A raid of the suspect’s home, a one-room apartment in Nara, turned up several such guns, police said. Unlike standard weapons, homemade guns are practically impossible to trace, making an investigation difficult.
Firearms are rarely used in Japan, where most attacks involve stabbings or dousing a place with gasoline and setting it ablaze, or running haywire on the street in a vehicle.
Strict gun control laws likely forced the attacker to make his own weapon. Tetsuya Yamagami, who was arrested on the spot, was a former member of Japan’s navy and knew how to handle and assemble weapons.
Crime experts say instructions on how to make guns are floating around on the internet and guns can be made with a 3D printer.
Some analysts characterized the attack on Abe as “lone-wolf terrorism.” In such cases, the perpetrator plots and acts alone, with the solitary nature of the crime also making it difficult to detect in advance.
The motive for Abe’s assassination remains unclear.
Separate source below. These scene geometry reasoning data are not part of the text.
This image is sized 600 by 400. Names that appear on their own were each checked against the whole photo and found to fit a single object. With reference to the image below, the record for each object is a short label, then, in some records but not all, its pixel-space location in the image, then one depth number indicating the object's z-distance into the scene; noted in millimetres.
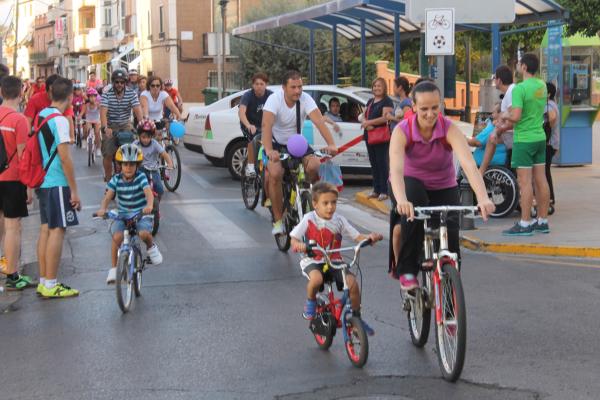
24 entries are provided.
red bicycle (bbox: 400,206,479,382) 5852
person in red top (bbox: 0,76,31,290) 9273
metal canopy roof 16703
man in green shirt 11109
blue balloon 13578
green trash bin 35969
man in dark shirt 13281
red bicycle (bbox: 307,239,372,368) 6355
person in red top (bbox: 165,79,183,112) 26984
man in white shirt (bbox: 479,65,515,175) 11921
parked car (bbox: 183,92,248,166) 18906
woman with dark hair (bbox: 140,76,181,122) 17375
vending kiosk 18281
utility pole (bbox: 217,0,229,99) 34525
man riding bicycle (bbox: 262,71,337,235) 10398
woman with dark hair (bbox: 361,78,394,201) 14547
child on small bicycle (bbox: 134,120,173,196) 12170
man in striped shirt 15484
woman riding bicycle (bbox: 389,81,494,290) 6363
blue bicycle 8102
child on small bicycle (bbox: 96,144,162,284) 8648
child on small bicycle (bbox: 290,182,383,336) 6664
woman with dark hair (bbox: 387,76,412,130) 13680
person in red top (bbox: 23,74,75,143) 13141
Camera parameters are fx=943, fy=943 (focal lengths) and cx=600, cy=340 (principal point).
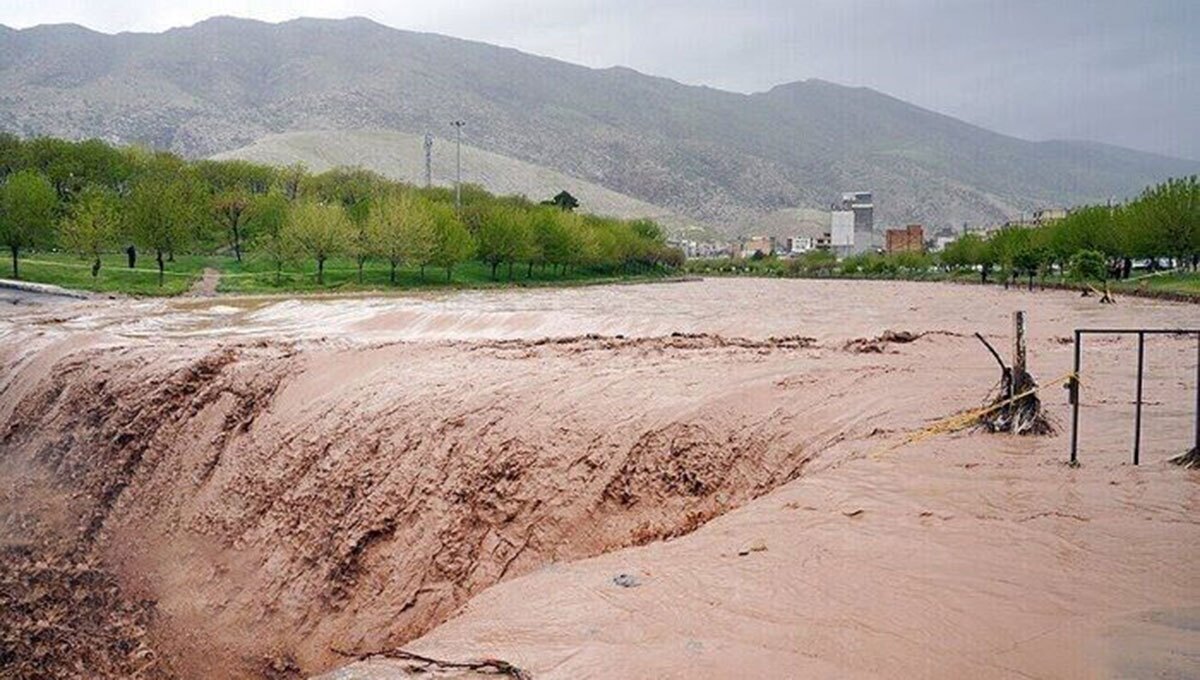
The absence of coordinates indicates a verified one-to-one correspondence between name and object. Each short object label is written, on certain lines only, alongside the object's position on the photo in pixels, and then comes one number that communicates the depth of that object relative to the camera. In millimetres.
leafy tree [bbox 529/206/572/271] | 84062
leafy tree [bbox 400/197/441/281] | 67688
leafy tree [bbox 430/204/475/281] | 70688
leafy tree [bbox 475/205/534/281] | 77375
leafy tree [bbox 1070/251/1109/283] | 63250
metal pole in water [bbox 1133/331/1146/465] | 9382
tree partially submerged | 11055
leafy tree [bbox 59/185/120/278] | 56500
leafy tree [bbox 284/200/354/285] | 64875
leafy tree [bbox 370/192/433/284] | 67500
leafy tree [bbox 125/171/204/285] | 60156
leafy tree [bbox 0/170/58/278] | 54969
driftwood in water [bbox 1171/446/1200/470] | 9391
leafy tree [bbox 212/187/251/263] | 76625
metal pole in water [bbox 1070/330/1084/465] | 9414
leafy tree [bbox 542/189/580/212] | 136250
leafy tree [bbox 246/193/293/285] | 68125
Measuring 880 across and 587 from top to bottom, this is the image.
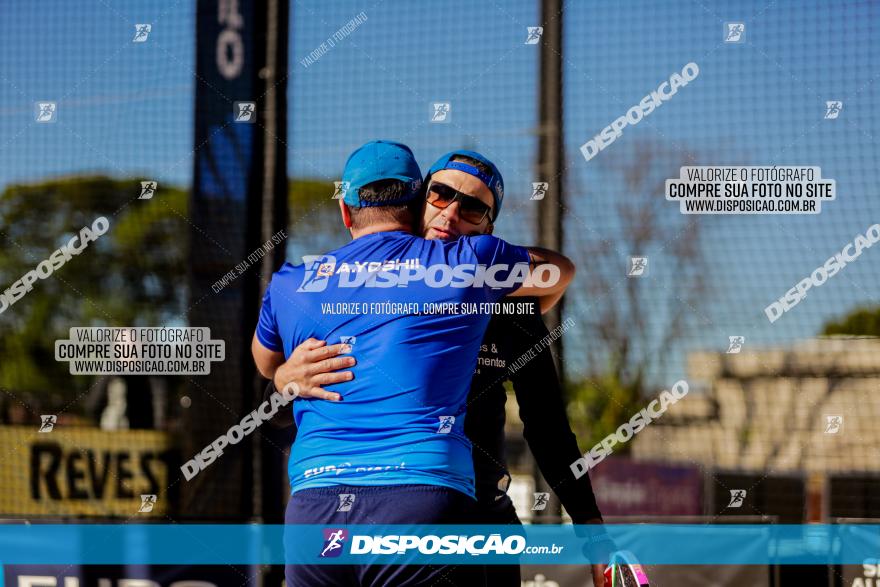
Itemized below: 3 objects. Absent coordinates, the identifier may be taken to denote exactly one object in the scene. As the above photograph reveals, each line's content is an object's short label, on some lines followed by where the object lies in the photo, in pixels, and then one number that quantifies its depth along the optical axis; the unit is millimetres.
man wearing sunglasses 6984
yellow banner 9828
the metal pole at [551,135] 9812
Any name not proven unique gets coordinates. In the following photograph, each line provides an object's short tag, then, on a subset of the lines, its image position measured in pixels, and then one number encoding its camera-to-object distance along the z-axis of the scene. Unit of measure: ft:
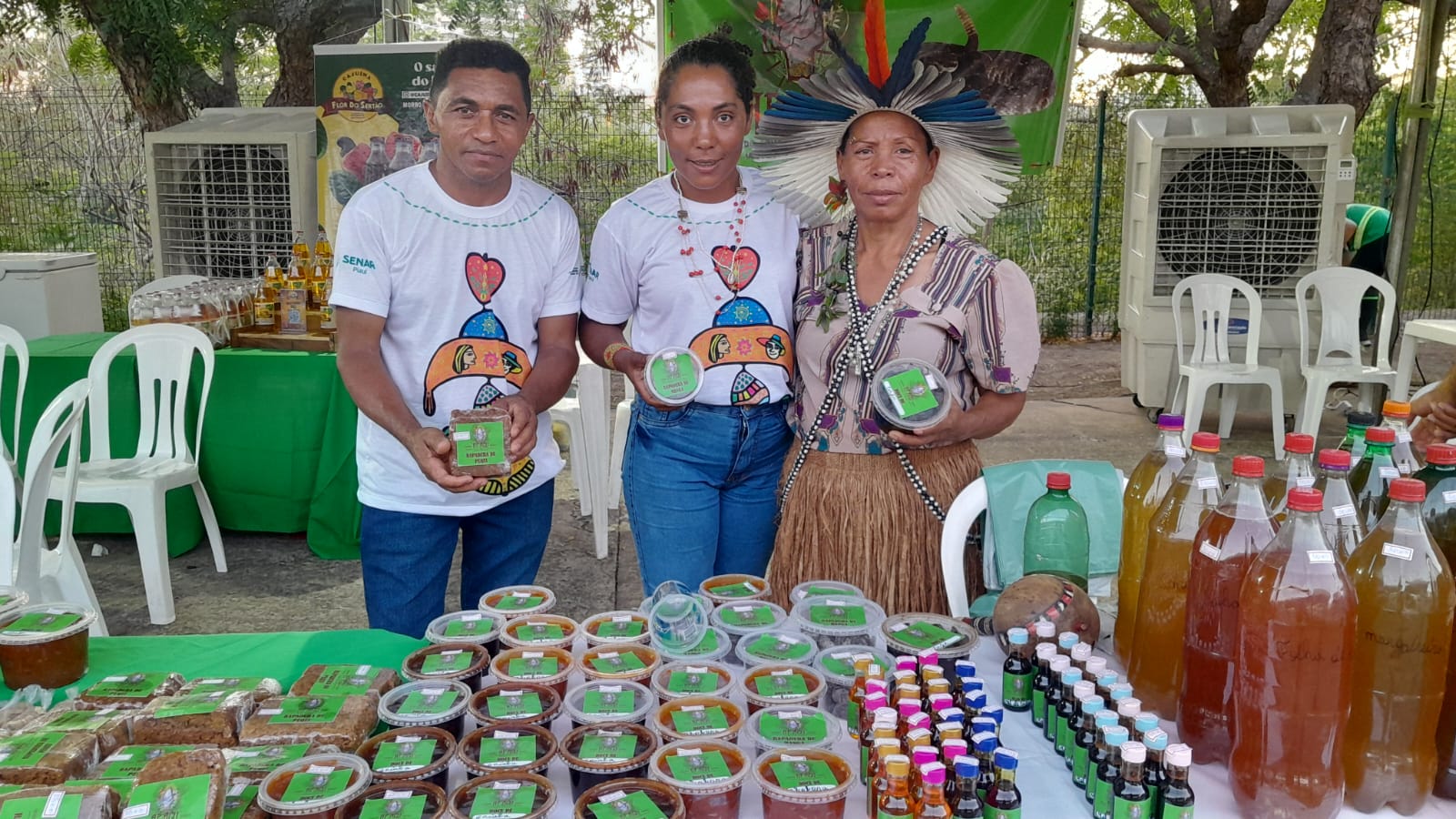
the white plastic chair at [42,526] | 10.11
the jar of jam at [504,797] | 3.95
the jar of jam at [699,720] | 4.50
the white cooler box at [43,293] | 19.97
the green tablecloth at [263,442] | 14.49
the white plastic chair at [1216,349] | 19.65
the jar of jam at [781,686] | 4.79
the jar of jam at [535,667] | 5.01
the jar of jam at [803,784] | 4.06
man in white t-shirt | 7.11
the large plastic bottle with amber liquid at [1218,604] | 4.32
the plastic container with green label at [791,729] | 4.46
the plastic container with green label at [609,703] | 4.59
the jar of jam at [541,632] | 5.39
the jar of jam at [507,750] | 4.31
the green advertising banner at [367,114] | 17.93
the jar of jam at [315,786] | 3.97
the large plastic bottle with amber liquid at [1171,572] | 4.79
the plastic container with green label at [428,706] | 4.60
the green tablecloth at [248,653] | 5.66
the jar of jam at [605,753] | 4.25
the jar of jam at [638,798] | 4.00
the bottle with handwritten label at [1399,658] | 3.96
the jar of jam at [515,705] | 4.63
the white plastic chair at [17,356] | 13.97
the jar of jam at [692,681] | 4.91
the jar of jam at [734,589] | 5.94
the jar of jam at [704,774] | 4.11
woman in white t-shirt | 7.39
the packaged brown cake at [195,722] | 4.60
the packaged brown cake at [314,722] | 4.50
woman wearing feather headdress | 7.11
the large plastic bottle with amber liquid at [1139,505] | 5.23
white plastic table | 16.99
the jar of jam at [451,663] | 5.03
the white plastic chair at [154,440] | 12.98
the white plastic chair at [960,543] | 7.02
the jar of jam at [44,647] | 5.27
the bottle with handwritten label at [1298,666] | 3.88
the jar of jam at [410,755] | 4.22
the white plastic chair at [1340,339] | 19.29
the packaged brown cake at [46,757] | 4.18
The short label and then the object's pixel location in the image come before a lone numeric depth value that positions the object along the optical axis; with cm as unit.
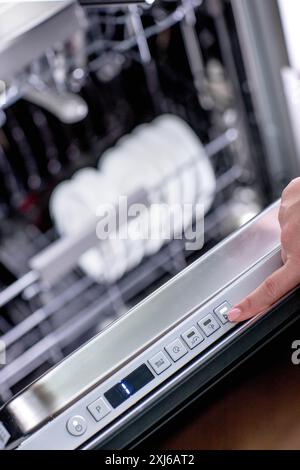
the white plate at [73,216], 172
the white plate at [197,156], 174
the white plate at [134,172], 174
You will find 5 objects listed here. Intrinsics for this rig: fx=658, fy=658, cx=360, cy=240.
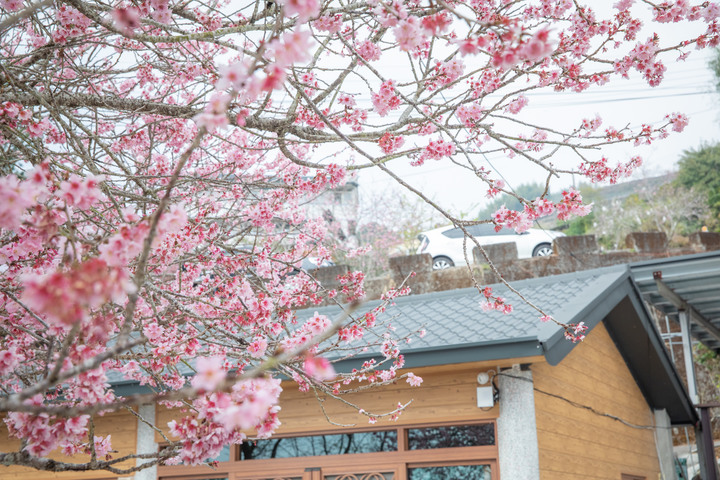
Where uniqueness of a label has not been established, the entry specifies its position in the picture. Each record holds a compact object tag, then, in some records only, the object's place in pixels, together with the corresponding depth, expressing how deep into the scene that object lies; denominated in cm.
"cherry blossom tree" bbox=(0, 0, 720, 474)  159
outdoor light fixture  495
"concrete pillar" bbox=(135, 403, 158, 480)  596
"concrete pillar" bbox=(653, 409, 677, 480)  790
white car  1505
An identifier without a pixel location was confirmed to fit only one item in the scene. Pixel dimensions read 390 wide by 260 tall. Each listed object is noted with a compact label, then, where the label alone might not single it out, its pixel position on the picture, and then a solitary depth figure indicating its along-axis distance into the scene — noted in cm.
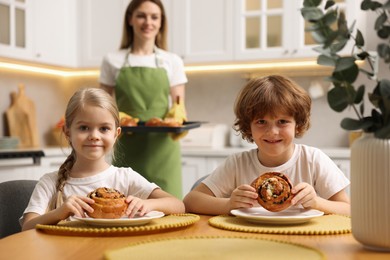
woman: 365
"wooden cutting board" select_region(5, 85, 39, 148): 538
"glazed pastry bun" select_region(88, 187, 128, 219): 194
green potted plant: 162
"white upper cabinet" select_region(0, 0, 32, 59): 498
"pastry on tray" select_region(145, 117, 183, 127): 337
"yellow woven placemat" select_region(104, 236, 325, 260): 160
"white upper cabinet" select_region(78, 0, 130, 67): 579
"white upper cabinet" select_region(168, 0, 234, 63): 542
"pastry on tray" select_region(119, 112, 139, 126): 342
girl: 224
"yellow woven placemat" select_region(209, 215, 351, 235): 184
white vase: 164
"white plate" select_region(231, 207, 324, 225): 191
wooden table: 165
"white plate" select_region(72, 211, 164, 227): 189
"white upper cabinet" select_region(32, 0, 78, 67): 541
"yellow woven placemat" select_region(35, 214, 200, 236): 185
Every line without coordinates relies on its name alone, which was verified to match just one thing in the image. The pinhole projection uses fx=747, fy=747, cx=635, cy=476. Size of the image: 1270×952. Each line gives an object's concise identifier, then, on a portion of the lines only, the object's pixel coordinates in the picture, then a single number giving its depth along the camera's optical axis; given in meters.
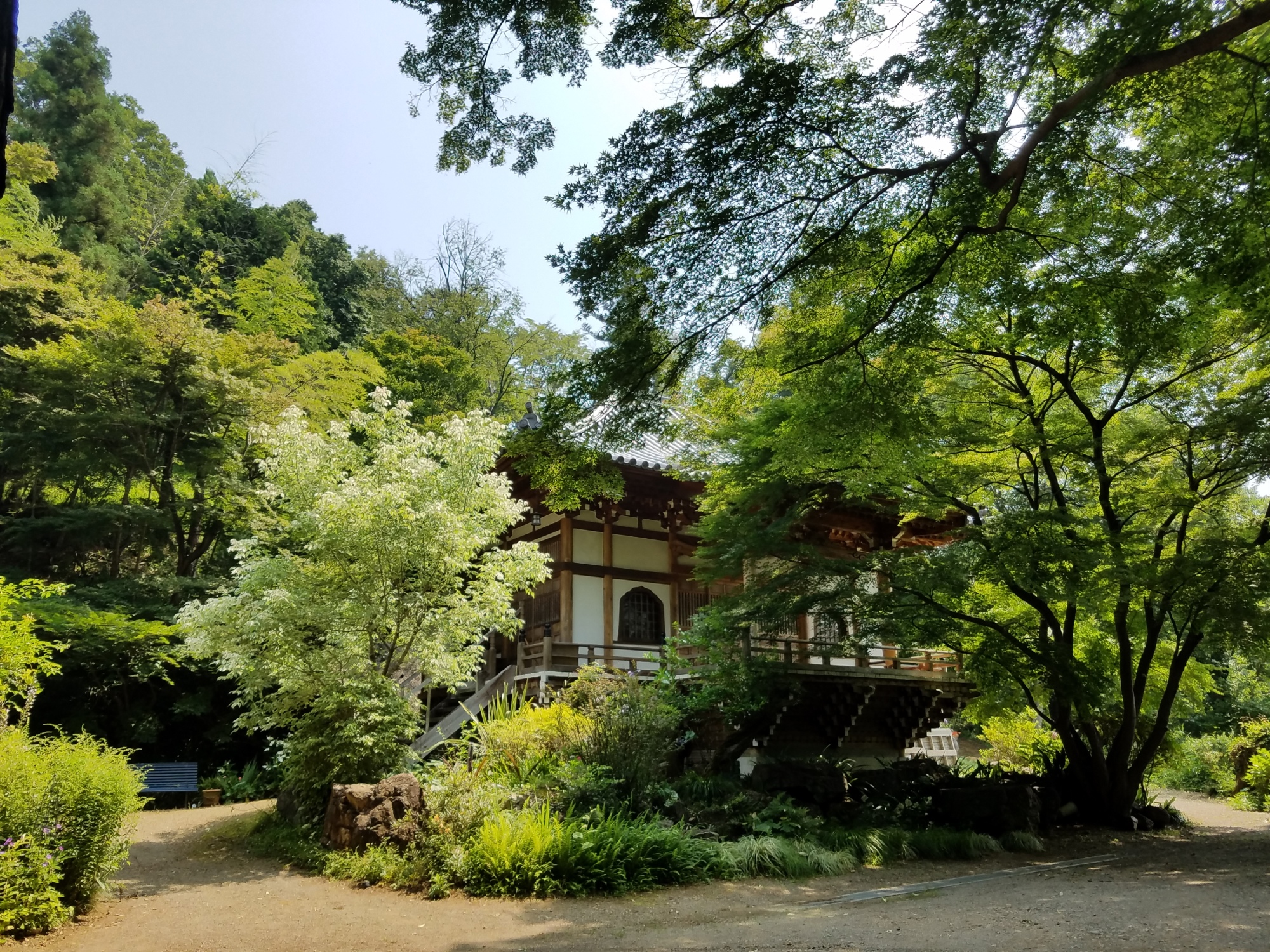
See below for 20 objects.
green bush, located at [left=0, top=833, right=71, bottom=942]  5.12
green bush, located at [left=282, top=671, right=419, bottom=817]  8.59
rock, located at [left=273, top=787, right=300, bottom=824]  9.36
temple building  12.49
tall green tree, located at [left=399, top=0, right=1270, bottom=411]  5.18
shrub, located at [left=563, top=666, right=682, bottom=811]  9.21
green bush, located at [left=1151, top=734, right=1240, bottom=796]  18.94
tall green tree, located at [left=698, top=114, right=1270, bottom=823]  6.88
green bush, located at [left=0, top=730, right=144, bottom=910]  5.48
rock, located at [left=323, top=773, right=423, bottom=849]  7.64
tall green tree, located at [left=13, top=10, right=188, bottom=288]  23.38
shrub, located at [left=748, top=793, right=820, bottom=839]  9.12
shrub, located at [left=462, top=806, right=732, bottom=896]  6.92
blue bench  12.23
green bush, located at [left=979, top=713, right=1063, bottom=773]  15.88
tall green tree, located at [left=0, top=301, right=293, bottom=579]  14.30
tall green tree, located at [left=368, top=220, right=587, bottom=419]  25.84
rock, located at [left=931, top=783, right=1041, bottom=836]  10.61
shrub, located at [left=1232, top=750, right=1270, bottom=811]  15.92
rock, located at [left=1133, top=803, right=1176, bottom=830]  12.19
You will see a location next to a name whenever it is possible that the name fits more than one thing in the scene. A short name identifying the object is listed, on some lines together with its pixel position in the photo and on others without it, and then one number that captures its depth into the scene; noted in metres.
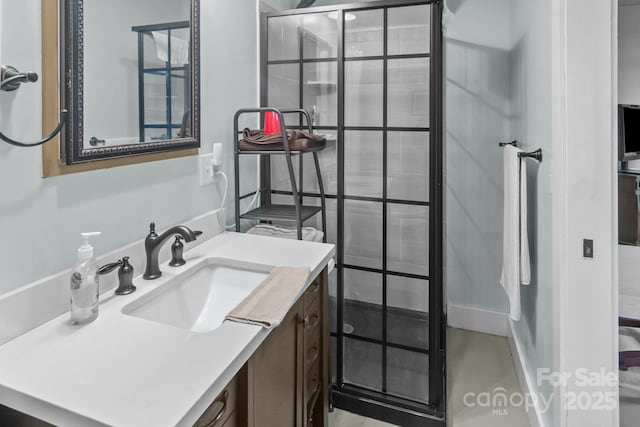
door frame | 1.28
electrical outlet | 1.62
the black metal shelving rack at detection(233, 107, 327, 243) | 1.68
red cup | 1.92
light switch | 1.32
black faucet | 1.24
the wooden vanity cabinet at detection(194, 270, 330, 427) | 0.92
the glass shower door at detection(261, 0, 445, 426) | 1.83
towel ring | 0.88
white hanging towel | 1.80
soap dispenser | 0.95
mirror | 1.03
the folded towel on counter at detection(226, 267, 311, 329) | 0.99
Police said Yamagami told investigators he acted because of Abe’s rumored connection to an organization he resented but had no problem with the former leader’s political views.
Japan has seen attacks on politicians in the past. In 1960, Abe’s grandfather, then-Prime Minister Nobusuke Kishi, was stabbed but survived. In 1975, when then-Prime Minister Takeo Miki was assaulted at the funeral for former Prime Minister Eisaku Sato, Abe’s great-uncle, Japan set up a security team modeled after the American Secret Service.